When I re-read it, I wasn't so sure.
Yep, he's a conservative, but he may only have been arguing that when feminism changed things, there were some unintended consequences, some of which we haven't adequately settled out. I might be able to go that far, without arguing for a return to the 1950s or handing my cell phone over to a Luddite.
Isn't Brooks' point more interesting than your snarky take- down of his point? I'm watching my handsome, perceptive, empathic (and post-adolescent) 14-year-old son wade into the world of girls. He likes them, sees them, talks to them, but mostly texts and Facebooks with them. These days one girl in particular has snared his attention. He's a good guy, everyone says so, but he doesn't have a clue as to how to negotiate these shoals, so he goes with his base texting/Facebook instincts,and his father and I wring our hands, since in this universe we are useless as far as he's concerned (and he's right). I know Brooks is a neo dork, but this utter incomprehension of the New Normal is not a retro Brooksian trope. It's real.
Feminism didn't change everything. It started with the Playboy mentality of the 1950's. Why be a sap and get married and support a family when you can live the high life?
Speaking as a single, 30-something NYCer, I am kind of depressed that I'm missing out on this.
And reading his piece, I actually believe his is an honest take on an issue that is rarely approached in an objective fashion on these pages. Some feminist victories have brought about unfortunate and unintended consequences. In the case of courtship, the relaxing/elimination of traditional gender roles has contributed to confusion. In some cases, technological advances exacerbates it, whether it's interpersonal or inter generational.
Hook up culture isn't evil, but it's hard to make the case that it encourages people to cultivate intimacy with a specific partner.

******

TASKS AND EXERCISES
a) In the comments on Brooks above, list the adjectives the writer uses to describe the 14-year-old son in the sentence beginning "I'm watching my handsome".
b) Reproduce the passage from the comments on Brooks above, starting at "Speaking as a" and ending at "or inter generational.".

DATASET SECTION
******

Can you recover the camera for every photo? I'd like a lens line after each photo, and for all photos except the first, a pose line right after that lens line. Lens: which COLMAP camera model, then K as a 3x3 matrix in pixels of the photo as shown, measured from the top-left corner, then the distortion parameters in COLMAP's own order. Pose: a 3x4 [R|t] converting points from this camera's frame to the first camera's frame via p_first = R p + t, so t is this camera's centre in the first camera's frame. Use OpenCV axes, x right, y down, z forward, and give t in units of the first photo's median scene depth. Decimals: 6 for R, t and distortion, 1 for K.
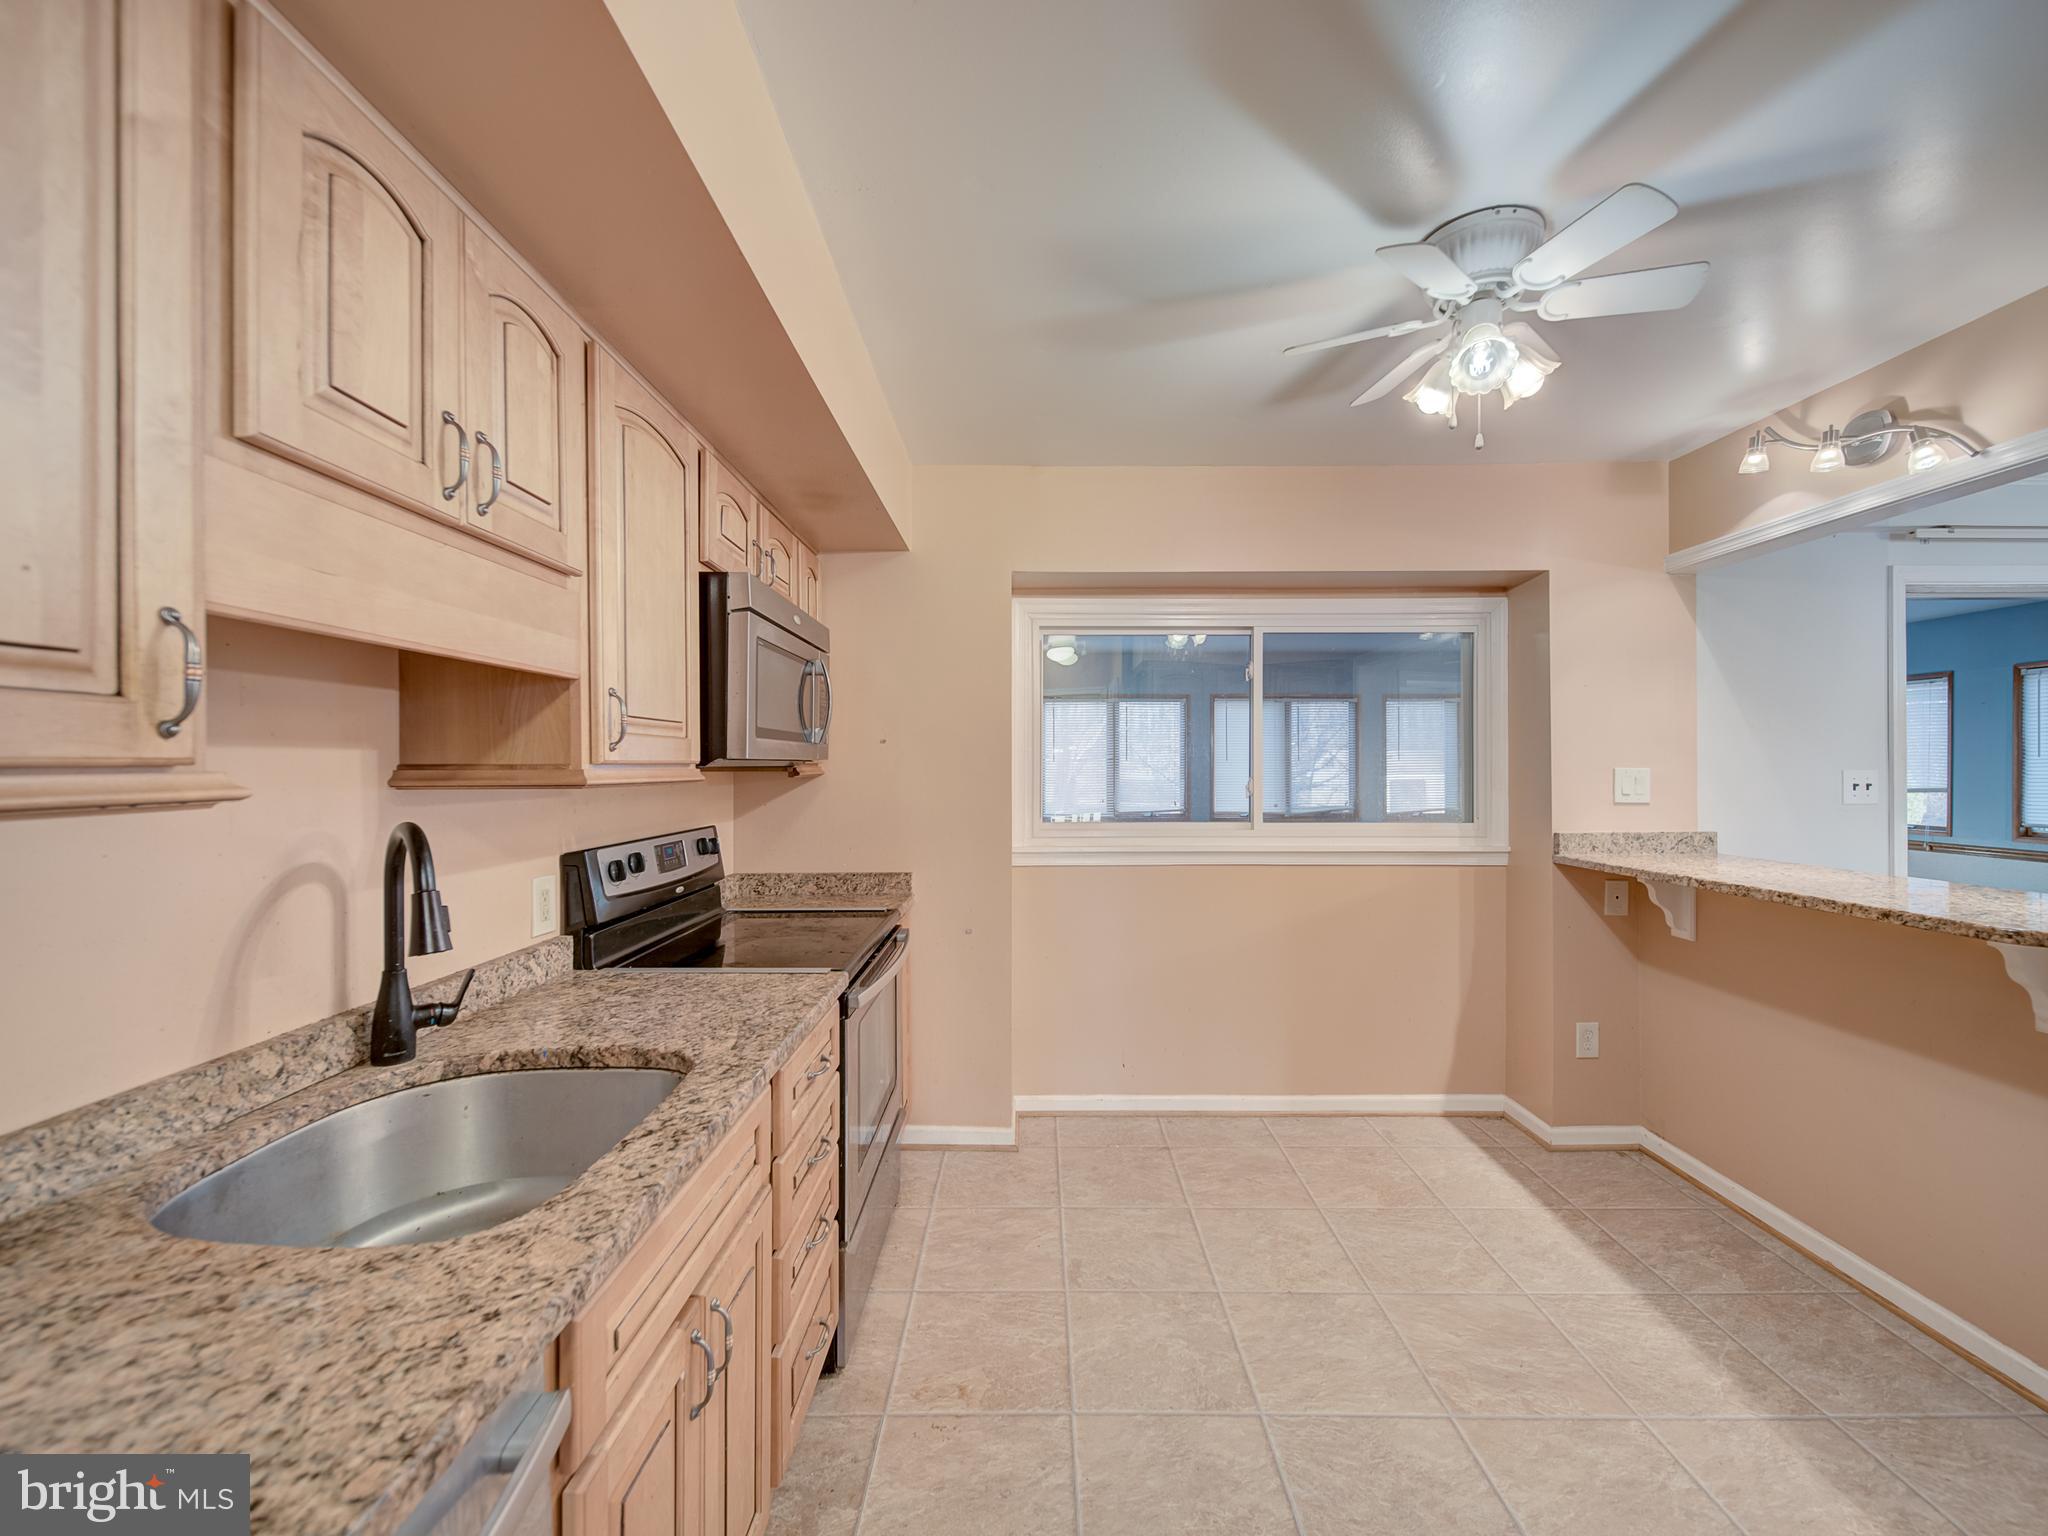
lens RADIAL K [[806.5, 0, 1019.9], [0, 806.5, 772.5], [0, 0, 1]] dist [-0.001241, -0.000486]
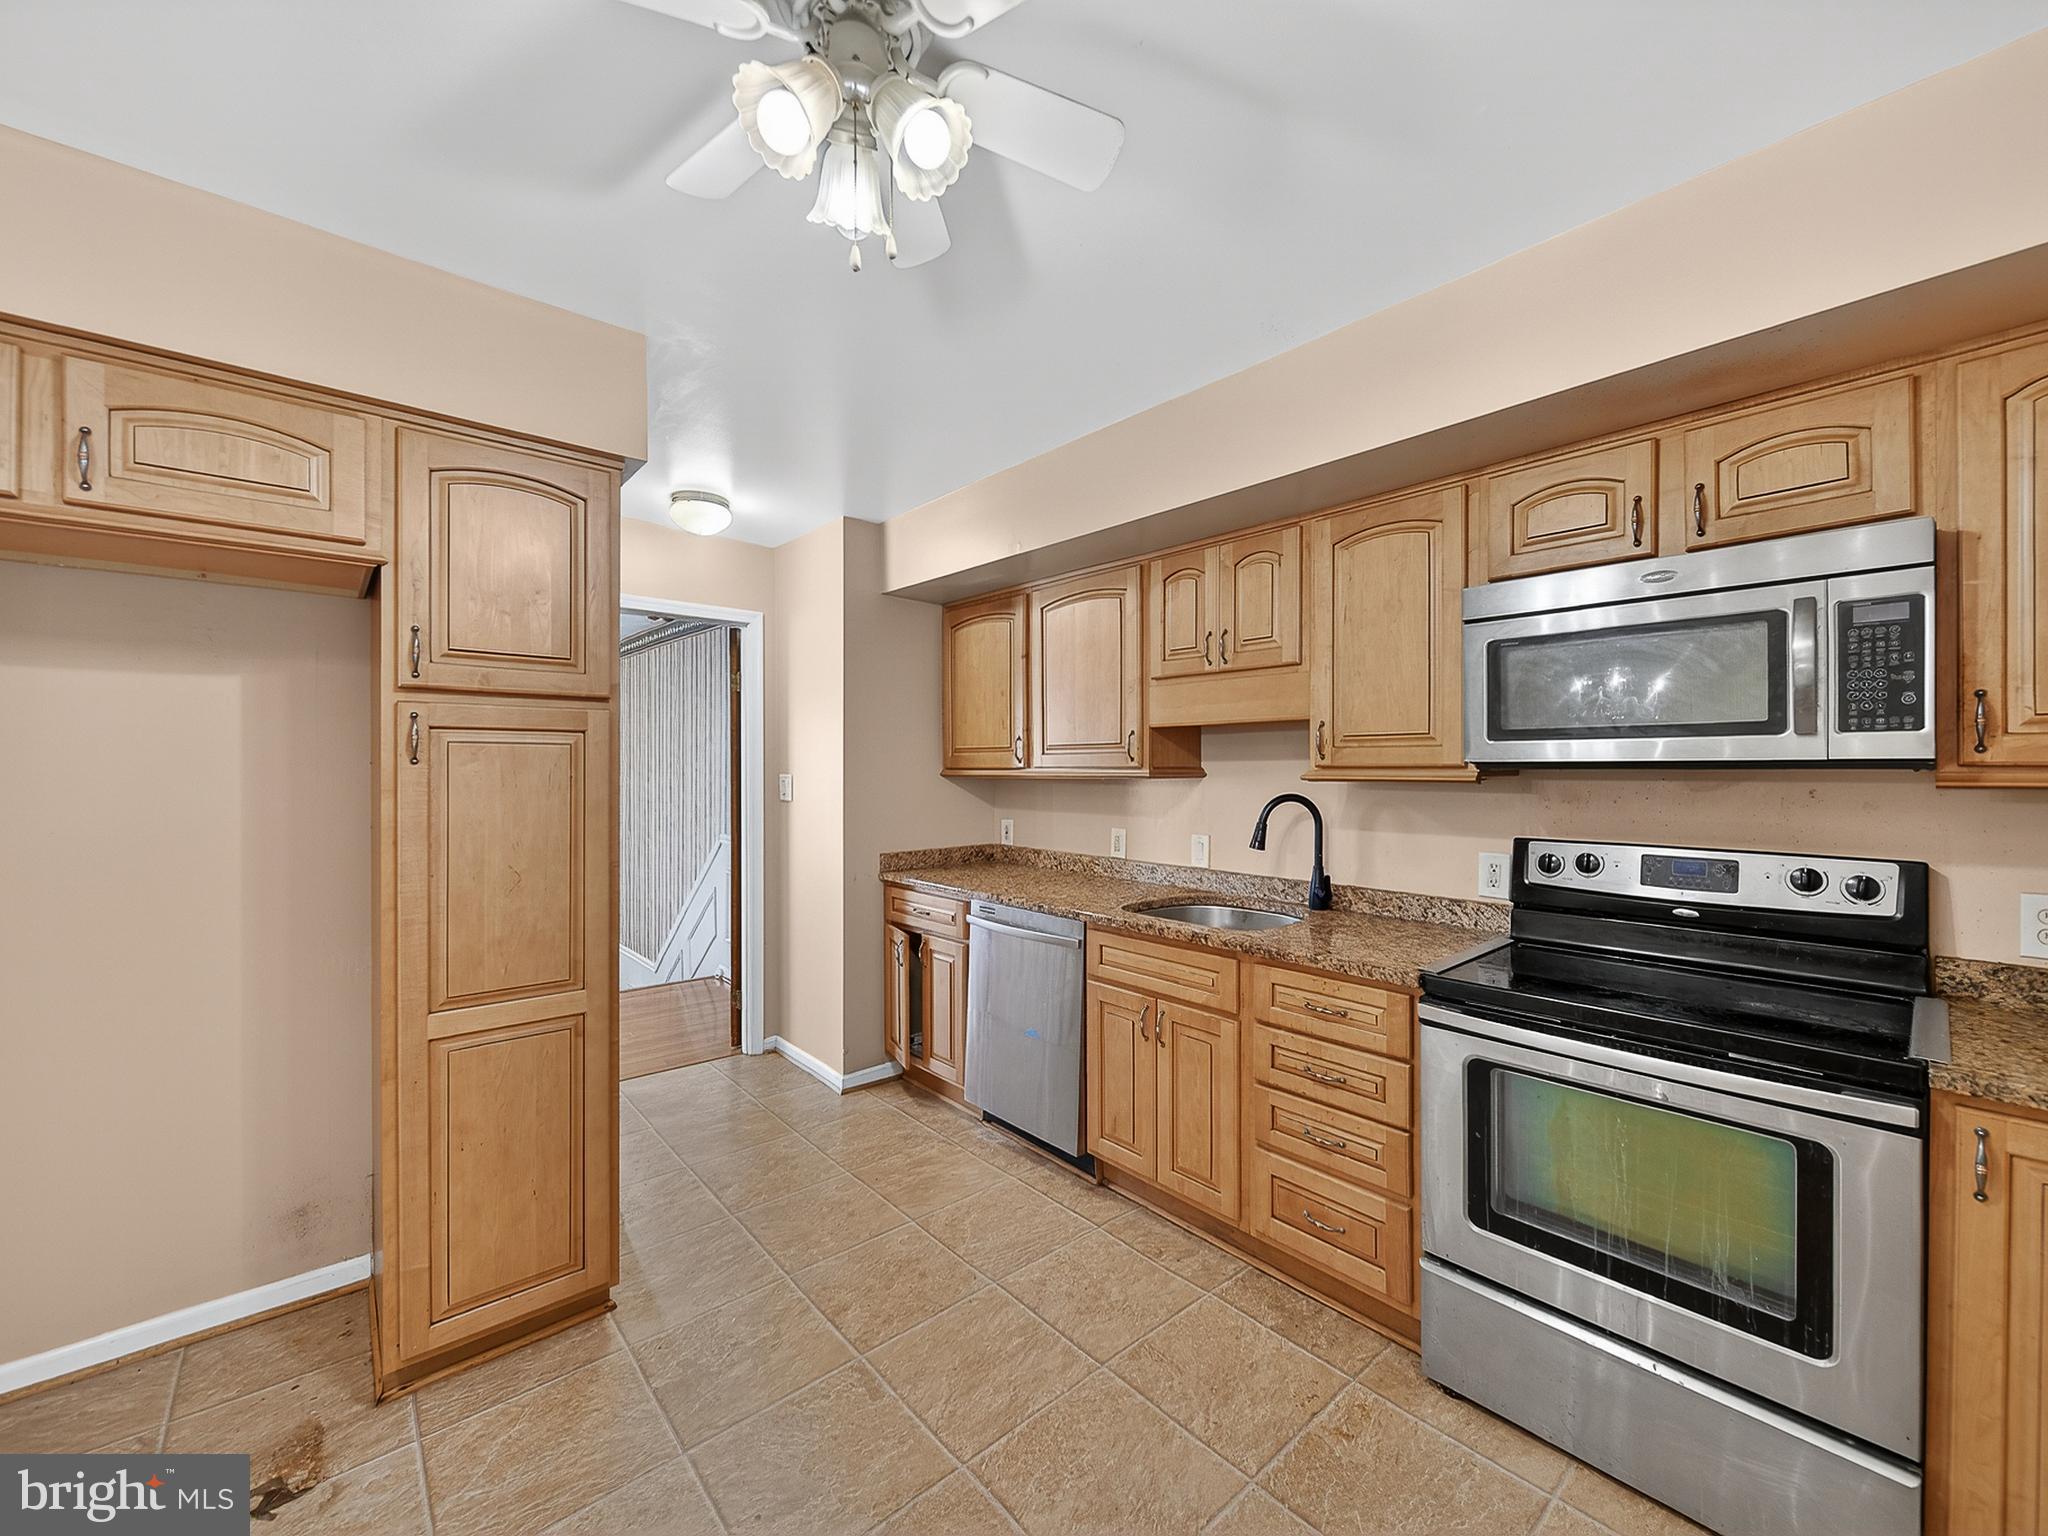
lens RADIAL K [[806.5, 0, 1045.3], [0, 806.5, 770.8], [0, 0, 1]] dist [-0.001241, -0.000486]
pose [[-0.728295, 0.004820, -0.685247, 0.760825], [-0.005300, 0.999906, 0.012666, -0.015420], [0.685244, 0.012856, -0.728200, 1.326770]]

******

RESULTS BY TASK
a) handsome, perceptive, empathic, post-adolescent

b)
Speaking as a single, 30-something NYCer, I am kind of depressed that I'm missing out on this.
And reading his piece, I actually believe his is an honest take on an issue that is rarely approached in an objective fashion on these pages. Some feminist victories have brought about unfortunate and unintended consequences. In the case of courtship, the relaxing/elimination of traditional gender roles has contributed to confusion. In some cases, technological advances exacerbates it, whether it's interpersonal or inter generational.